Ratisbonne se quedó solo en la iglesia:

«Caminaba mecánicamente, mirando a mi alrededor, sin detenerme en ningún pensamiento, solo recuerdo un perro negro que saltaba y brincaba delante de mí… pronto ese perro desapareció, toda la iglesia desapareció, ya no veía nada… ¡o más bien, Dios mío! ¡Solo veía una cosa! ¿Cómo podría hablar de ello? ¡Oh! No, la palabra humana no debe intentar expresar lo inexpresable, cualquier descripción, por sublime que sea, no sería más que una profanación de la verdad inefable. Las primeras palabras fueron de agradecimiento al señor La Ferronays, […] sabía con certeza que había rezado por mí, no sabría decir cómo lo supe».

Estas son las palabras con las que Alfonso Ratisbonne describió la aparición de Nuestra Señora de la Medalla Milagrosa.

Bautismo y sacerdocio

Ratisbonne comprendió al instante la verdad de la fe cristiana, y ese mismo día comenzó un camino que lo llevó al bautismo y, posteriormente, al sacerdocio. El amor de Dios había sustituido a cualquier otro amor, incluso su novia le aparecía de repente bajo una luz diferente. «La amaba como algo que Dios tiene en sus manos, como un don precioso que hace amar aún más al donante», confiesa Alfonso en sus escritos.

La historia de Ratisbonne nos recuerda que la fe puede nacer incluso en los corazones más áridos y que María, a través de la Medalla milagrosa, sigue siendo signo de consuelo y gracia.
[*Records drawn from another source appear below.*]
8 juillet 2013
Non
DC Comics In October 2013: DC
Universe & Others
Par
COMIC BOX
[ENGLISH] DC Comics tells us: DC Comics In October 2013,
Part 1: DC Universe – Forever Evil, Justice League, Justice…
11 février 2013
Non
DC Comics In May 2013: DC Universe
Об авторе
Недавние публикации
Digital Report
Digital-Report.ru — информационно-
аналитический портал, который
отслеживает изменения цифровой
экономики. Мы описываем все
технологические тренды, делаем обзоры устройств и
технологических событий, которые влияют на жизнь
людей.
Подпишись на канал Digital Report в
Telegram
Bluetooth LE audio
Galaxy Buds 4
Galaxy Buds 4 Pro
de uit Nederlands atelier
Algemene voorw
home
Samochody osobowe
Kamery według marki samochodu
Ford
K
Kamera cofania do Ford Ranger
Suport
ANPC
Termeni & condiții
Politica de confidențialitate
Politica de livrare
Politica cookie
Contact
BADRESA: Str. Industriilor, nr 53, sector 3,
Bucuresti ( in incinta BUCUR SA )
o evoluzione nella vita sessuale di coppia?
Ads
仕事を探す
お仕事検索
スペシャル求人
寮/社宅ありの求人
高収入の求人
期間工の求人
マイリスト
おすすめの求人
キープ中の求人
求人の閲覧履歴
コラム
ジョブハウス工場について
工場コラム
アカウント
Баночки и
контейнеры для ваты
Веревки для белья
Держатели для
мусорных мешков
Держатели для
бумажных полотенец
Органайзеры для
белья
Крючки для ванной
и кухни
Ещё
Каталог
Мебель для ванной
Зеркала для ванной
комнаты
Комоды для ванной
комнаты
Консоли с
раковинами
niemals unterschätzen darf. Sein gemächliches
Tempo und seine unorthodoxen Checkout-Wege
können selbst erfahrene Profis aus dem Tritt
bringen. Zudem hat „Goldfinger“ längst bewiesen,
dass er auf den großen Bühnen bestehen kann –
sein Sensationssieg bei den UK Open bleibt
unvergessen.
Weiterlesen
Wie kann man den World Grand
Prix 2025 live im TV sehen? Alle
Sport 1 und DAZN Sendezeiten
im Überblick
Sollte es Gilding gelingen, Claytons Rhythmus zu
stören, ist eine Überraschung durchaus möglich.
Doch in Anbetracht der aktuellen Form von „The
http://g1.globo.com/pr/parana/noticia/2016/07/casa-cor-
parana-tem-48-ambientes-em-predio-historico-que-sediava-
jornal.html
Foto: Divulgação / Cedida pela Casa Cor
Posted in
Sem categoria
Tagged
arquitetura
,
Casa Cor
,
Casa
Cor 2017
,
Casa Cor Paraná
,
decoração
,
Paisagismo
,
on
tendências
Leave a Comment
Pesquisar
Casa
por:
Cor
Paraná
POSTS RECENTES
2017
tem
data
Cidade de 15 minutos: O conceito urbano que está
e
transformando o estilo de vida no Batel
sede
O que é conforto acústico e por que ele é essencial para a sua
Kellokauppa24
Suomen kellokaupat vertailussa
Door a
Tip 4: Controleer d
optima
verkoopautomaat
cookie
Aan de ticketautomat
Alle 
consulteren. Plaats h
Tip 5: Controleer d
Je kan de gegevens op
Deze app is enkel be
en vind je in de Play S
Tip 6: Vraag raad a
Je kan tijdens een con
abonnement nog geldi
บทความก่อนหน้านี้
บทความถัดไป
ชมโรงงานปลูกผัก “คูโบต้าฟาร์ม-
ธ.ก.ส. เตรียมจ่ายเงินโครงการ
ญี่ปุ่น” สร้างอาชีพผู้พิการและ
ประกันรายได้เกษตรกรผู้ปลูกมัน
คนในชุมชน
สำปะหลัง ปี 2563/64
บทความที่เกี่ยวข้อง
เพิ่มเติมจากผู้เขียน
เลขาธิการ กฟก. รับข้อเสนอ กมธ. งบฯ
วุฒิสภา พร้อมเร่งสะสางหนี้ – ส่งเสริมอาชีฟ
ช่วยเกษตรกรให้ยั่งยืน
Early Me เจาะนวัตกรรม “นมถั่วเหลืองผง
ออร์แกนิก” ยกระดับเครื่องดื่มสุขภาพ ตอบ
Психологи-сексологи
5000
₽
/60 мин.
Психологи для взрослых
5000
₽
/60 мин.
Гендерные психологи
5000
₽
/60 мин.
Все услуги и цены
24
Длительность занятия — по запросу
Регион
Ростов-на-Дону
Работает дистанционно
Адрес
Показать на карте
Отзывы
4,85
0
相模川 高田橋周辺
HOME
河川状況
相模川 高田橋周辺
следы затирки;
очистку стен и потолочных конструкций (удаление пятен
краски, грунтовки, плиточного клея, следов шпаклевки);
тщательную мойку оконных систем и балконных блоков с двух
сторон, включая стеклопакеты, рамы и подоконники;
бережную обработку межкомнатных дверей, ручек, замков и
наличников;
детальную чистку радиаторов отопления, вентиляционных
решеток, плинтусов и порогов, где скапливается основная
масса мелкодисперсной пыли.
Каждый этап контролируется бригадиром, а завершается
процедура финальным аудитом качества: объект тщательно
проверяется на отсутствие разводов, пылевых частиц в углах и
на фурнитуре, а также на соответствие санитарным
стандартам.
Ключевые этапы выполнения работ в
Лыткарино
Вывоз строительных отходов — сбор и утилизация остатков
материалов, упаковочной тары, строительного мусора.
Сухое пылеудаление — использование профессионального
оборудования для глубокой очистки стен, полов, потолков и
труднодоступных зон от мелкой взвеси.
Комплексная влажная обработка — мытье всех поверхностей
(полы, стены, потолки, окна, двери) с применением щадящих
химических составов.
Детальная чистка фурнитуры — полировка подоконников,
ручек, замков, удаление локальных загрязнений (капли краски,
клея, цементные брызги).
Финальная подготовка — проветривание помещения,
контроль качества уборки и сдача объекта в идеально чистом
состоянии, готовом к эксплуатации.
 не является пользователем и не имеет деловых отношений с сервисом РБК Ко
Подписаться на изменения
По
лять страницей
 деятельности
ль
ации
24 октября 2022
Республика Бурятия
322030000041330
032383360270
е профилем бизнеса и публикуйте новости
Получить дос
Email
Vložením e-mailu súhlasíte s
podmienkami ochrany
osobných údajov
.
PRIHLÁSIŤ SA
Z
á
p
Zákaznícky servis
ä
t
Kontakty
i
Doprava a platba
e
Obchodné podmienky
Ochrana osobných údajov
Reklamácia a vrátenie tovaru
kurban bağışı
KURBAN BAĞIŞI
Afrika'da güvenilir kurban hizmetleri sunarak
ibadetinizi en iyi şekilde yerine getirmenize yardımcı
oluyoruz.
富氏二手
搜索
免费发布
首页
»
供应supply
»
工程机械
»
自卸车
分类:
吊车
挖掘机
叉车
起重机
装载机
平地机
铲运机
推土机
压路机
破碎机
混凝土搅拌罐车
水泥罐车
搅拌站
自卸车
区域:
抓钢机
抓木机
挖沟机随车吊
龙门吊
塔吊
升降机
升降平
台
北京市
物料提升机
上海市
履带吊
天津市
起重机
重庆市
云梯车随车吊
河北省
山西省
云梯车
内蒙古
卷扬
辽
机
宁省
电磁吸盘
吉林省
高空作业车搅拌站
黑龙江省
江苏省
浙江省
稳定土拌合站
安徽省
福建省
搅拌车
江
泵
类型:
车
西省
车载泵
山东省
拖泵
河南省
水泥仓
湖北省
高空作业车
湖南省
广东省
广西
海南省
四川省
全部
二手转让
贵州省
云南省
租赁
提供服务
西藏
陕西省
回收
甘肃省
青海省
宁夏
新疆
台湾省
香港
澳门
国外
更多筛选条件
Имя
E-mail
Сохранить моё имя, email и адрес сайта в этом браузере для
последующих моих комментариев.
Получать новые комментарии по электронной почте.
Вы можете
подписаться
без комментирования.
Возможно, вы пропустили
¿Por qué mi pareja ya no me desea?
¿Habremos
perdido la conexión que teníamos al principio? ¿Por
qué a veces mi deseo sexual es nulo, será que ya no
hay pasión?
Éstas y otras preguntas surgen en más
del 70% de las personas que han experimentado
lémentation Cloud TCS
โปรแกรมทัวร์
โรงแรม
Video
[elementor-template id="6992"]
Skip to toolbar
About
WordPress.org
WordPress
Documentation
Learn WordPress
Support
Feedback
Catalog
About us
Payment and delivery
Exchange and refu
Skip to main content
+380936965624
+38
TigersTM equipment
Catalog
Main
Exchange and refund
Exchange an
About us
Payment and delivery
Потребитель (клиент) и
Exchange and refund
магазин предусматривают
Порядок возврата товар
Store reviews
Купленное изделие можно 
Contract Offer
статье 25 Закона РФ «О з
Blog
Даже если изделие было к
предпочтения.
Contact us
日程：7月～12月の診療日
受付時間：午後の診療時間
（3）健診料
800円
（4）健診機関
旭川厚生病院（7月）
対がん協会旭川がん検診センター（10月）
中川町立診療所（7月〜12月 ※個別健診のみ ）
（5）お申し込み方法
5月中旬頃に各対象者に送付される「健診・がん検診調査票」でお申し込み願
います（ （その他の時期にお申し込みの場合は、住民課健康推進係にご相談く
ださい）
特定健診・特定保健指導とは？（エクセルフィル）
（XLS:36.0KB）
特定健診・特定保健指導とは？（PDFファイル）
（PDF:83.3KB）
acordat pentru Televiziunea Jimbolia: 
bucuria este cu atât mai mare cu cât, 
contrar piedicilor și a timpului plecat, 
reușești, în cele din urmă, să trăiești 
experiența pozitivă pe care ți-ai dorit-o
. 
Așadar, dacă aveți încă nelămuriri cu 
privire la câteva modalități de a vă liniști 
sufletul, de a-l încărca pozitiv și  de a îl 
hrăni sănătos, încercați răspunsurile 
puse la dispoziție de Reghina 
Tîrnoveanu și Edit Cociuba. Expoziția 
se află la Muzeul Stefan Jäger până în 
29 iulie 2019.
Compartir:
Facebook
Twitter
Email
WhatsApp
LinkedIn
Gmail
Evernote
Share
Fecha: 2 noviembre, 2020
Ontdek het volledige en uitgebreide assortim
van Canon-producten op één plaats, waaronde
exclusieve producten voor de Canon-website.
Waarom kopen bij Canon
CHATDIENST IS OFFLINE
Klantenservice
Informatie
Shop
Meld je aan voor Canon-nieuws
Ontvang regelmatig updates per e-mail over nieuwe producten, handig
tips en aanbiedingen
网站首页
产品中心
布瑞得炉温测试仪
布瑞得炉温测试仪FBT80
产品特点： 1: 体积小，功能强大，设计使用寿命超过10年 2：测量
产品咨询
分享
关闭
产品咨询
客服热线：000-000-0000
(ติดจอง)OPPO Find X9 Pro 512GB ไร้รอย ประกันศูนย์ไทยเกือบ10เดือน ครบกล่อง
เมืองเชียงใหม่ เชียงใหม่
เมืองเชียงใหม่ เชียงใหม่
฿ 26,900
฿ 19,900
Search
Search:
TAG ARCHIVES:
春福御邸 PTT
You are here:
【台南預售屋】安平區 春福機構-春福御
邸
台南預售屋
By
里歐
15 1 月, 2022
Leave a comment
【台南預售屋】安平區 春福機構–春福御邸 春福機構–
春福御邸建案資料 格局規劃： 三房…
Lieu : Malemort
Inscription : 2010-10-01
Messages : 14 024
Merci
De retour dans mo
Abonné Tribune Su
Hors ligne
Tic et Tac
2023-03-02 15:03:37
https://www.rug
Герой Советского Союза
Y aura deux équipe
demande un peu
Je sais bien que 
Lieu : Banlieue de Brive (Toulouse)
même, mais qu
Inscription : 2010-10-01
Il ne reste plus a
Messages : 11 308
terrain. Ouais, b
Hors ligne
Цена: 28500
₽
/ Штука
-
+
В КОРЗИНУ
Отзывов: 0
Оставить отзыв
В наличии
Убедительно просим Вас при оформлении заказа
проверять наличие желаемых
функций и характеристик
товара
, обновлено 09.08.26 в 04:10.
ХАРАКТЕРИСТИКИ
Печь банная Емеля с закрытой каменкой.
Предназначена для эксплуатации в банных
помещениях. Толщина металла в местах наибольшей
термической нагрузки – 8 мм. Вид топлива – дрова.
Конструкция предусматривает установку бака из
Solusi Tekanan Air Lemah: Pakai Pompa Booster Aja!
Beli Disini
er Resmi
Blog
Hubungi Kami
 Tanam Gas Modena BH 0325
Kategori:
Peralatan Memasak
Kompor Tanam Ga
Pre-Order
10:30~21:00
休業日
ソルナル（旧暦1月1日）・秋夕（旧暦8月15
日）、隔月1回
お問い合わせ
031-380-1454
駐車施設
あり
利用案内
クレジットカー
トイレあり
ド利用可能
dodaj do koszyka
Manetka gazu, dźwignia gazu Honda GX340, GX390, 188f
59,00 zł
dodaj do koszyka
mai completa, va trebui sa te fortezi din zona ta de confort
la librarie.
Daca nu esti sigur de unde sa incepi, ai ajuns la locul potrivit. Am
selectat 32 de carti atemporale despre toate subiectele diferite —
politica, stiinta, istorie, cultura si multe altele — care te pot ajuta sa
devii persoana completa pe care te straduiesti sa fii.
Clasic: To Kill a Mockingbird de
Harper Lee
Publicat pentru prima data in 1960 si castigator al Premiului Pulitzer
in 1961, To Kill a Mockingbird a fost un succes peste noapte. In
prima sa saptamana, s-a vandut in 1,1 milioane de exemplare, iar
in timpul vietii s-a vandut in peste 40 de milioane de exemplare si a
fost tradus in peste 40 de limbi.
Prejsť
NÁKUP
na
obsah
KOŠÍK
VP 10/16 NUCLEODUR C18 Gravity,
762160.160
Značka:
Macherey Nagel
Visitar la basílica de Sant’Andrea delle Fratte no solo significa admirar una espléndida basílica barroca, sino vivir una profunda experiencia espiritual, siguiendo las huellas de un milagro que cambió la vida de un hombre y conmovió al mundo entero.

El origen de la medalla

La devoción a la Medalla Milagrosa nació en París en 1830, cuando la joven novicia Catalina Labouré, perteneciente a las Hijas de la Caridad, vio a la Virgen María en la capilla de la Rue du Bac. María le mostró la imagen de la medalla y le pidió que la acuñara y la difundiera entre los fieles, como instrumento de protección y gracia.

Desde entonces, la pequeña medalla con la inscripción «Oh María, concebida sin pecado, rogad por nosotros que recurrimos a vos» se ha difundido por todo el mundo, convirtiéndose en símbolo de fe y esperanza, capaz de acompañar a millones de personas en su vida cotidiana.